Week of Dec 9, 2022 Weekly Recap & The Week Ahead

“I made my money by selling too soon & never lost money by turning a profit” Bernard Baruch

1. Fed to Weigh Higher Interest Rates Next Year While Slowing Rises This Month — Federal Reserve officials have signaled plans to raise their benchmark interest rate by 0.5 percentage point at their meeting next week, but elevated wage pressures could lead them to continue lifting it to higher levels than investors currently expect.
They have raised rates this year at the fastest pace since the early 1980s, including by 0.75 point at each of their past four meetings to combat inflation. Fed Chair Jerome Powell indicated last week that the central bank was prepared to downshift the size of rate increases at its coming meeting on Dec. 13-14. A smaller 0.5-point increase would mark a new phase of policy tightening as they calibrate how much higher to lift rates. Policy makers expect price pressures to ease meaningfully next year, but brisk wage growth or higher inflation in labor-intensive service sectors of the economy could lead more of them to support raising their benchmark rate next year above the 5% currently anticipated by investors.
2. Continuing US Jobless Claims Rise to Highest Since February — recurring applications for US unemployment benefits rose to the highest since early February, suggesting that Americans who are losing their job are having more trouble finding a new one as the labor market shows tentative signs of cooling.
Continuing claims, which include people who have already received unemployment benefits for a week or more, climbed by 62,000 to 1.7 million in the week ended Nov. 26, Labor Department data showed this week.

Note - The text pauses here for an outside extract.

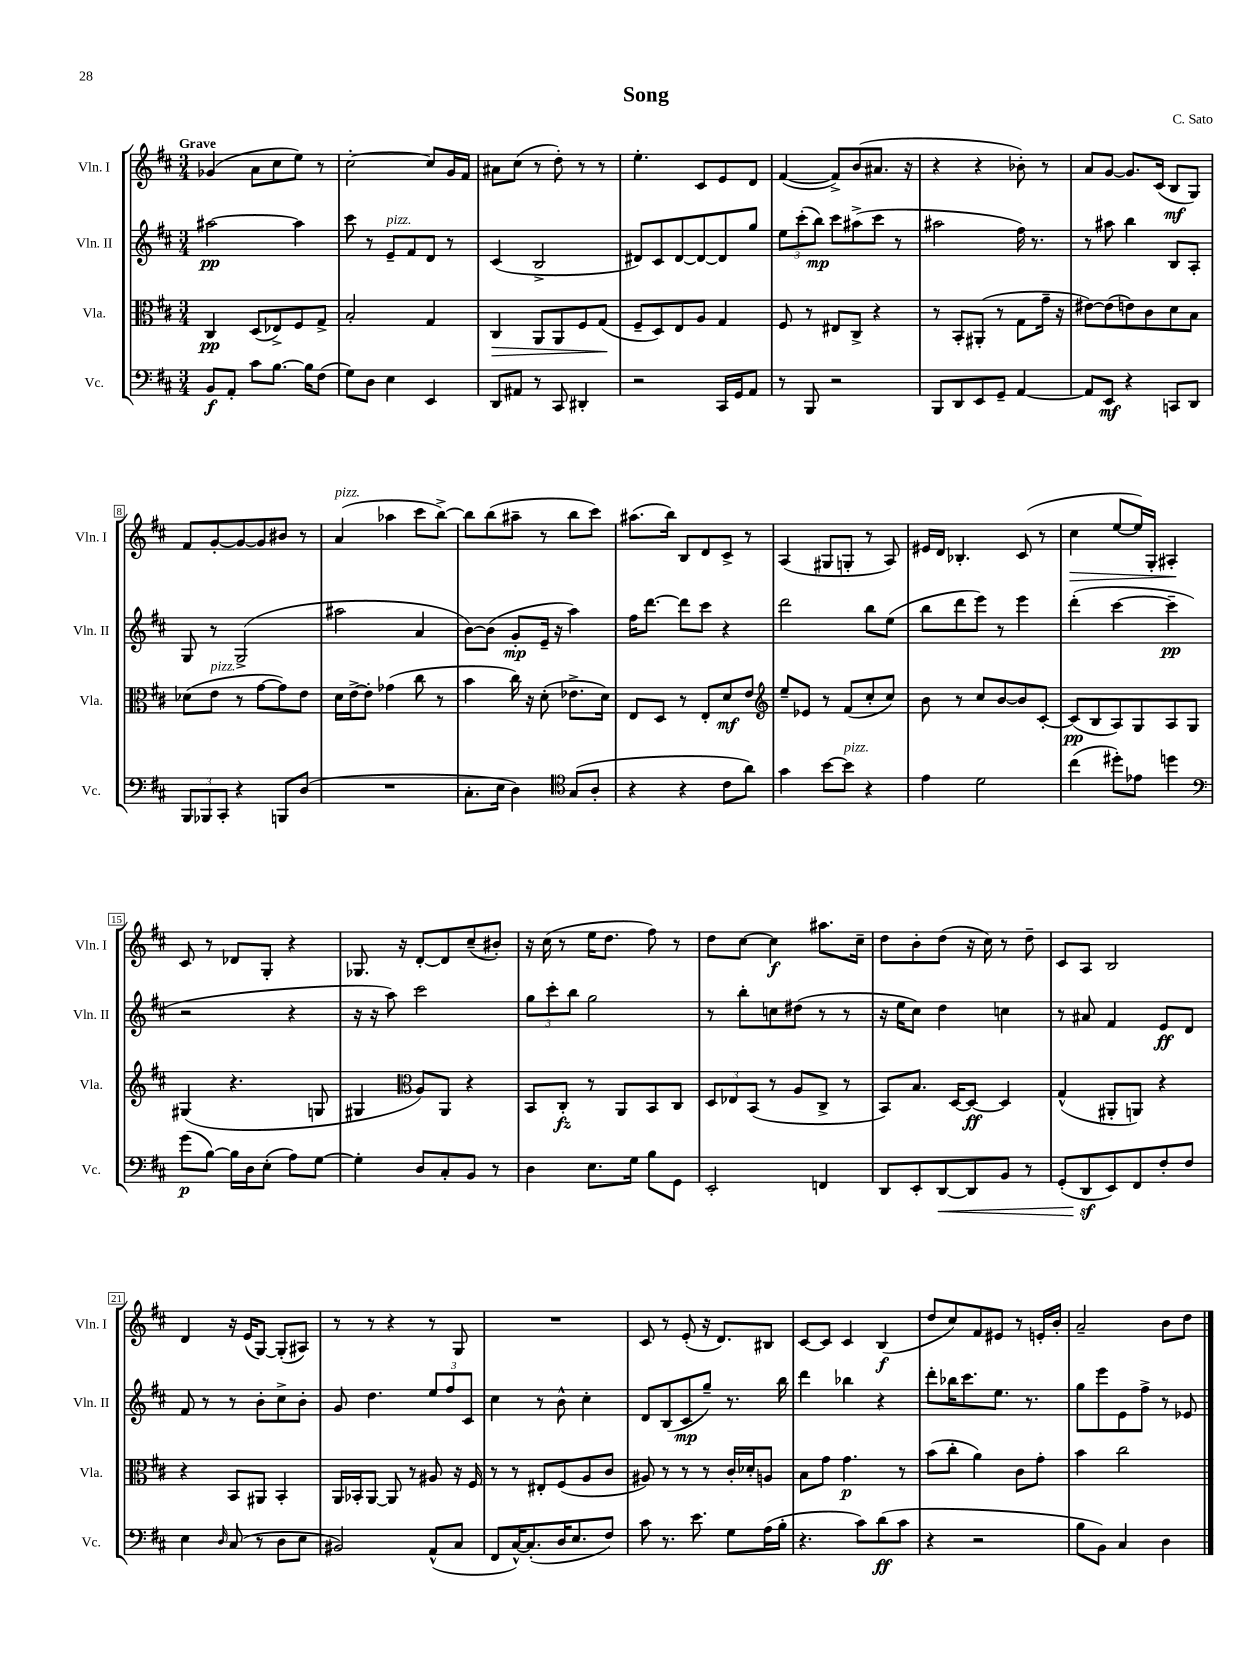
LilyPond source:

3. US Producer Prices Top Estimates, Supporting Fed Hikes Into 2023— the producer price index, a measure of what companies get for their products in the pipeline, increased 0.3% for the month and 7.4% from a year ago, which was the slowest 12-month pace since May 2021. Economists surveyed by Dow Jones had been looking for a 0.2% gain.

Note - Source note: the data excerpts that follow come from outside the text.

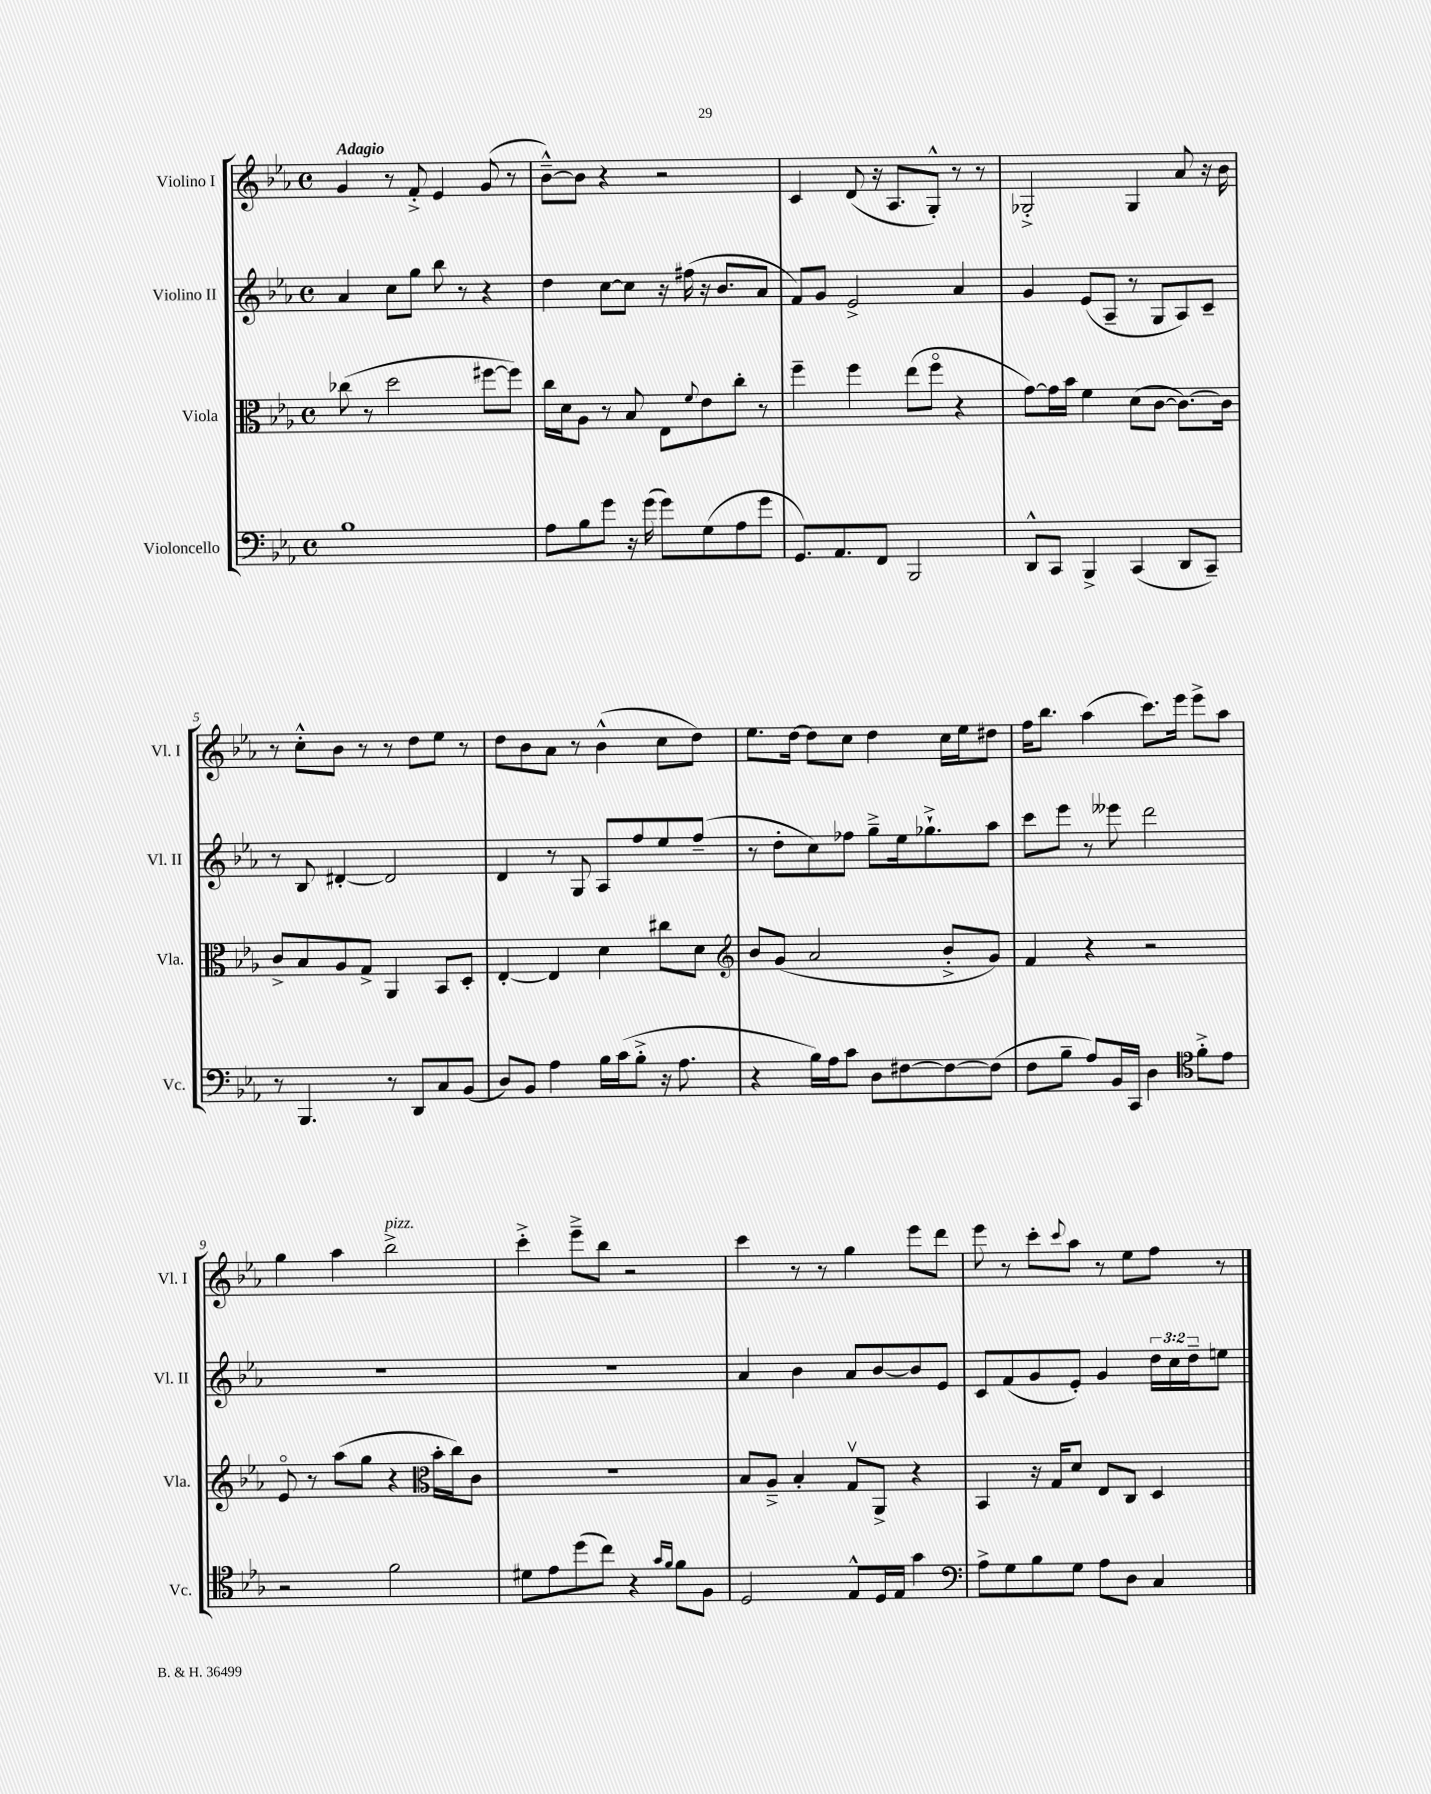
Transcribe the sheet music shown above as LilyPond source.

<<
\new StaffGroup <<
\new Staff = "s0" \with { instrumentName = "Violino I" shortInstrumentName = "Vl. I" } {
    \clef treble \key ees \major \defaultTimeSignature \time 4/4 \tempo "Adagio"
    g'4 r8 f'8-.-> ees'4 g'8( r8 |
    bes'8~---^) bes'8 r4 r2 |
    c'4 d'8( r16 aes8. g8-.-^) r8 r8 |
    ges2-.-> ges4 aes'8 r16 bes'16 |
    r8 c''8-.-^ bes'8 r8 r8 d''8 ees''8 r8 |
    d''8 bes'8 aes'8 r8 bes'4-^( c''8 d''8) |
    ees''8. d''16~ d''8 c''8 d''4 c''16 ees''16 dis''8 |
    f''16 bes''8. aes''4( c'''8.) ees'''16 ees'''8-> aes''8 |
    g''4 aes''4 bes''2->^\markup { \italic "pizz." } |
    c'''4-.-> ees'''8---> bes''8 r2 |
    c'''4 r8 r8 g''4 ees'''8 d'''8 |
    ees'''8 r8 c'''8-. \appoggiatura { c'''8 } aes''8 r8 ees''8 f''8 r8 \bar "|." |
}
\new Staff = "s1" \with { instrumentName = "Violino II" shortInstrumentName = "Vl. II" } {
    \clef treble \key ees \major \defaultTimeSignature \time 4/4 \override Staff.TupletNumber.text = #tuplet-number::calc-fraction-text
    aes'4 c''8 g''8 bes''8 r8 r4 |
    d''4 c''8~ c''8 r16 fis''16( r16 bes'8. aes'8 |
    f'8) g'8 ees'2-> aes'4 |
    g'4 ees'8( aes8-- r8 g8 aes8) c'8-- |
    r8 bes8 dis'4~-. dis'2 |
    d'4 r8 g8 aes8 f''8 ees''8 f''8--( |
    r8 d''8-. c''8) fes''8 g''8---> ees''16 ges''8.-!-> aes''8 |
    c'''8 ees'''8 r8 eeses'''8 d'''2 |
    R1 |
    R1 |
    aes'4 bes'4 aes'8 bes'8~ bes'8 ees'8 |
    c'8 f'8( g'8 ees'8-.) g'4 \tuplet 3/2 { d''16 c''16 d''16-- } e''8 \bar "|." |
}
\new Staff = "s2" \with { instrumentName = "Viola" shortInstrumentName = "Vla." } {
    \clef alto \key ees \major \defaultTimeSignature \time 4/4
    ces''8( r8 d''2 fis''8~ fis''8) |
    c''16 d'16 aes8 r8 bes8 ees8 \appoggiatura { f'8 } ees'8 c''8-. r8 |
    f''4-- f''4 ees''8( f''8\flageolet r4 |
    g'8~) g'16 bes'16 f'4 d'8( c'8~ c'8.~) c'16 |
    c'8-> bes8 aes8 g8-> aes,4 bes,8 d8-. |
    ees4~-. ees4 d'4 cis''8 d'8 |
    \clef treble bes'8 g'8( aes'2 bes'8-.-> g'8) |
    f'4 r4 r2 |
    ees'8\flageolet r8 aes''8( g''8 r4 \clef alto bes'16-. c''16) c'8 |
    R1 |
    bes8 aes8---> bes4-. g8\upbow aes,8-> r4 |
    bes,4 r16 g16 d'8 ees8 c8 d4 \bar "|." |
}
\new Staff = "s3" \with { instrumentName = "Violoncello" shortInstrumentName = "Vc." } {
    \clef bass \key ees \major \defaultTimeSignature \time 4/4
    bes1 |
    aes8 bes8 g'8 r16 g'16( g'8) g8( aes8 g'8 |
    g,8.) aes,8. f,8 bes,,2 |
    d,8-^ c,8 bes,,4-> c,4( d,8 c,8--) |
    r8 bes,,4. r8 d,8 c8 bes,8( |
    d8) bes,8 aes4 bes16 c'16( bes8-.-> r16 aes8. |
    r4 bes16) aes16 c'8 d8 fis8~ fis8~ fis8( |
    f8 bes8-- aes8) bes,16 c,16 d4 \clef tenor f'8-.-> ees'8 |
    r2 f'2 |
    dis'8 ees'8 d''8( c''8) r4 \grace { g'16 f'16 } f'8 f8 |
    d2 ees8-^ d16 ees16 g'4 |
    \clef bass aes8-> g8 bes8 g8 aes8 d8 c4 \bar "|." |
}
>>
>>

Excluding food and energy, core PPI was up 0.4%, also against a 0.2% estimate. Core PPI was up 6.2% from a year ago, compared with 6.6% in October. The hot inflation data keeps the Fed on track for another rate increase, likely a 0.5% hike that would push benchmark borrowing rates to a target range of 4.25%-4.5%. Policymakers have been pushing rates higher in an effort to quell stubborn inflation that has emerged over the past 18 months after being mostly dormant for more than a decade.